Let's show how a user and a developer can interact with the data presented in according to the ontology. The user works with data using the DataVera EKG Explorer interface. Here the user can filter, sort, export data to Excel, including those resulted by the inference.

Interacting with data in the DataVera EKG Explorer interface

The developer and application code can interact with the platform by exchanging messages through Kafka topics or through the REST API. It is convenient to organize the export to the EKG Provider of up-to-date data on business objects from the bank's corporate systems using Kafka. The REST API allows to receive information about the inference results. Let us show a REST API query example to find out which borrowers the "Premium Estate" company is affiliated with:

Querying DataVera EKG Provider REST service

The service response contains the values of all object properties. For properties whose values are obtained using inference rules, the "Inferred" JSON collection element contains the identifier of the rule that has produced a new fact in the database.

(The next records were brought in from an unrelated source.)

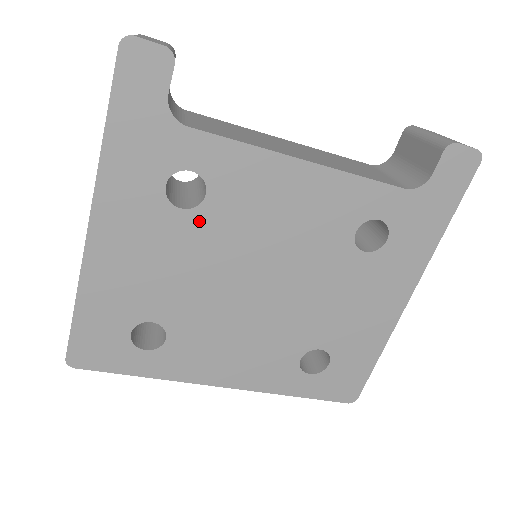
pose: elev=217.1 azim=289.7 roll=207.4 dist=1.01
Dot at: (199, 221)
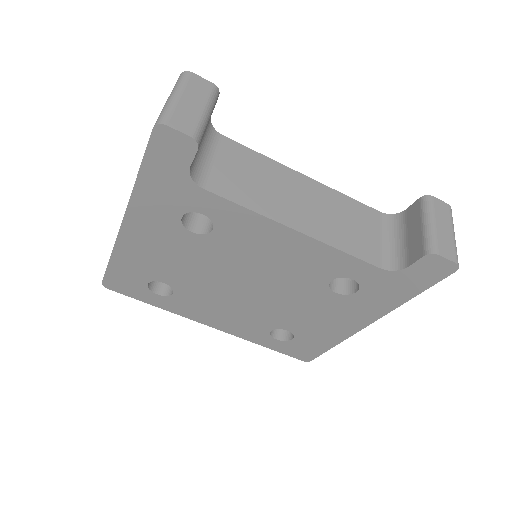
Dot at: (205, 242)
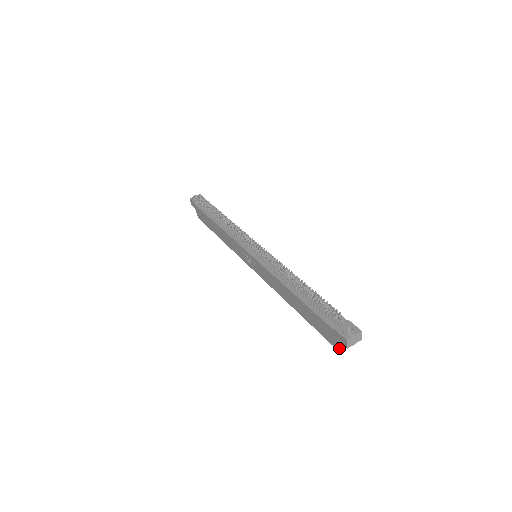
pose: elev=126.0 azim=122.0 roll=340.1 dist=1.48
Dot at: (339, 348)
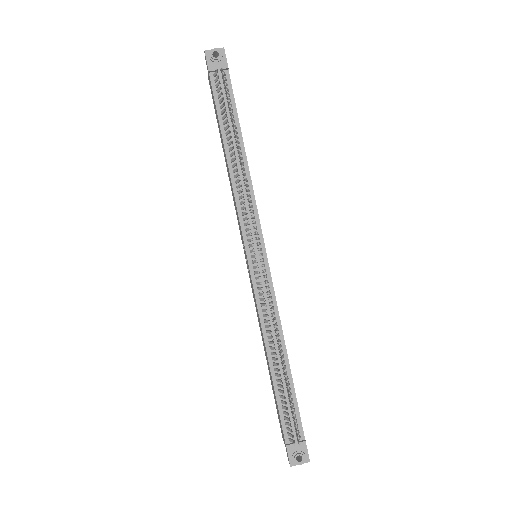
Dot at: occluded
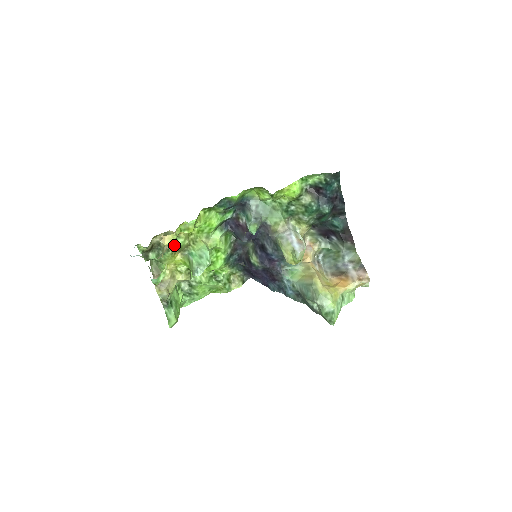
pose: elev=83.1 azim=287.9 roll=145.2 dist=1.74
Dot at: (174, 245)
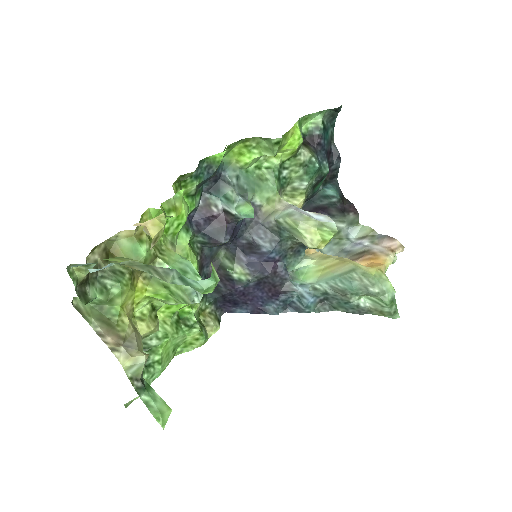
Dot at: occluded
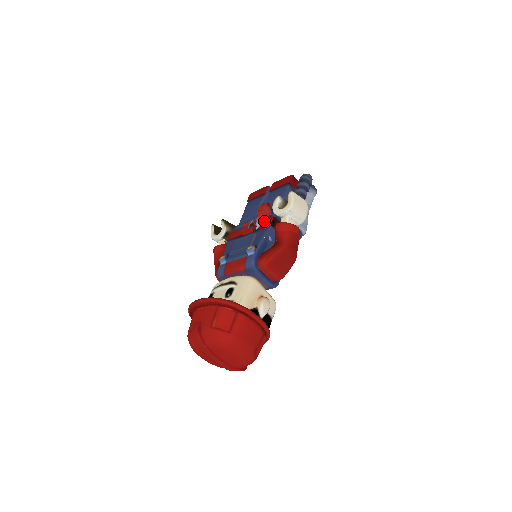
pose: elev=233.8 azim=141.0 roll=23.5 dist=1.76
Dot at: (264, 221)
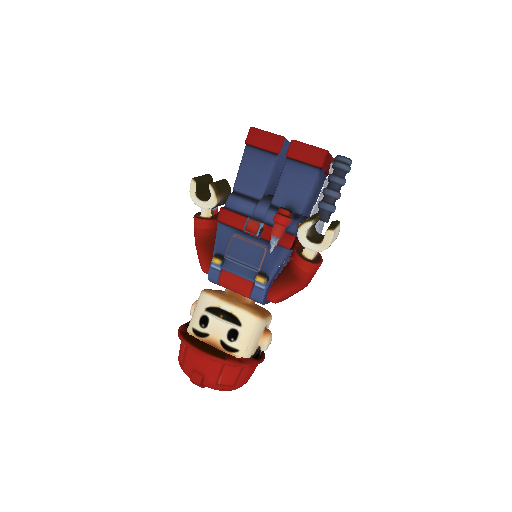
Dot at: (281, 238)
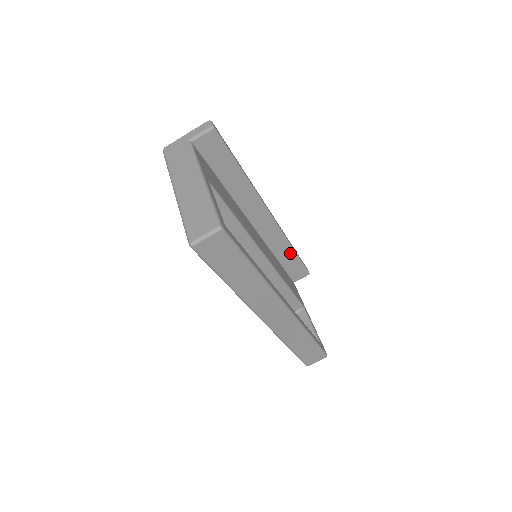
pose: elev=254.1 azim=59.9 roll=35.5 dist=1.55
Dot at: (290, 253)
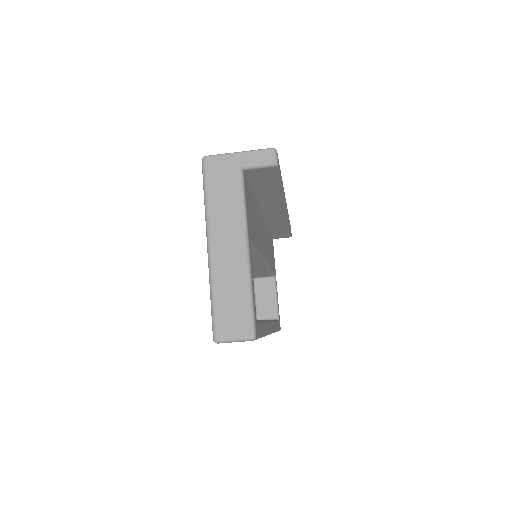
Dot at: (284, 228)
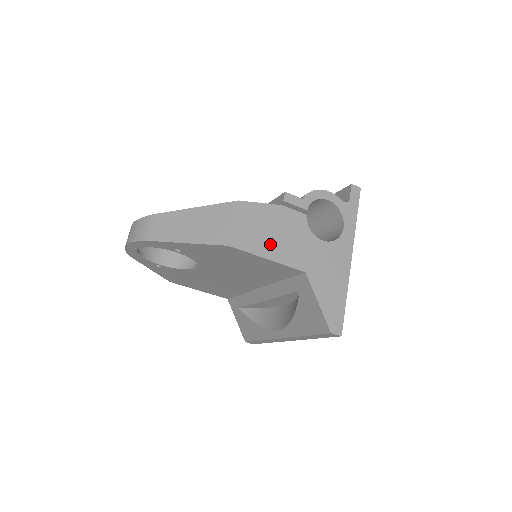
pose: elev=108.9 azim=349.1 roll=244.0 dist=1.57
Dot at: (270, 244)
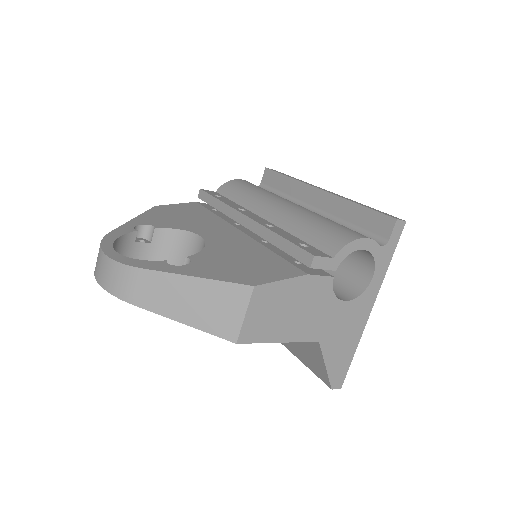
Dot at: (285, 325)
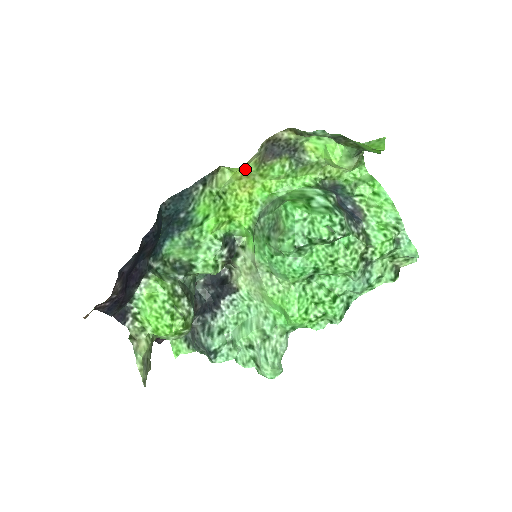
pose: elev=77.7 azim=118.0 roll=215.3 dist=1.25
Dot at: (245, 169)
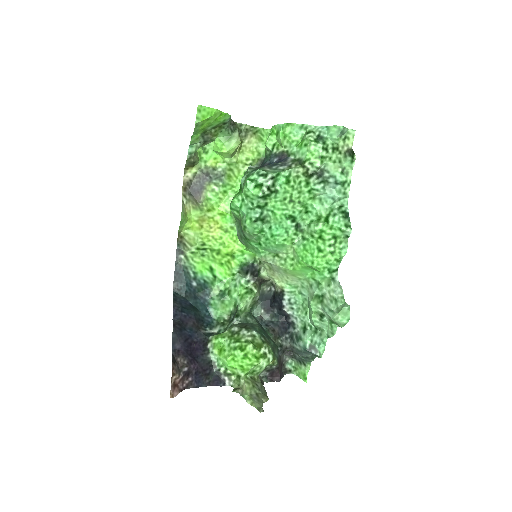
Dot at: (194, 218)
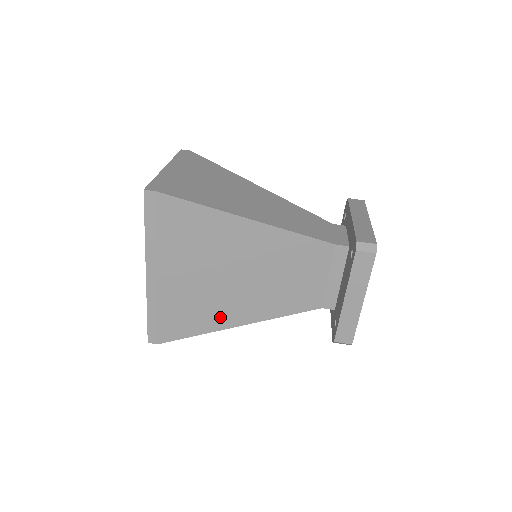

You can also use the SPARQL interface to work with data. For example, let us query all the owners of organizations affiliated with the "Fast food delivery" company. To execute the query, we will use the Apache Fuseki panel, changing the service address to SPARQL DataVera EKG Provider endpoint:

Querying DataVera EKG Provider SPARQL endpoint

We emphasize that the answer is generated by the DataVera EKG Provider based on the data actually located in the Postgres relational database – this is the essence of the data virtualization technology. A developer or a software component can work with data that is stored in a relational DBMS, as if it were in a graph in an RDF triple store.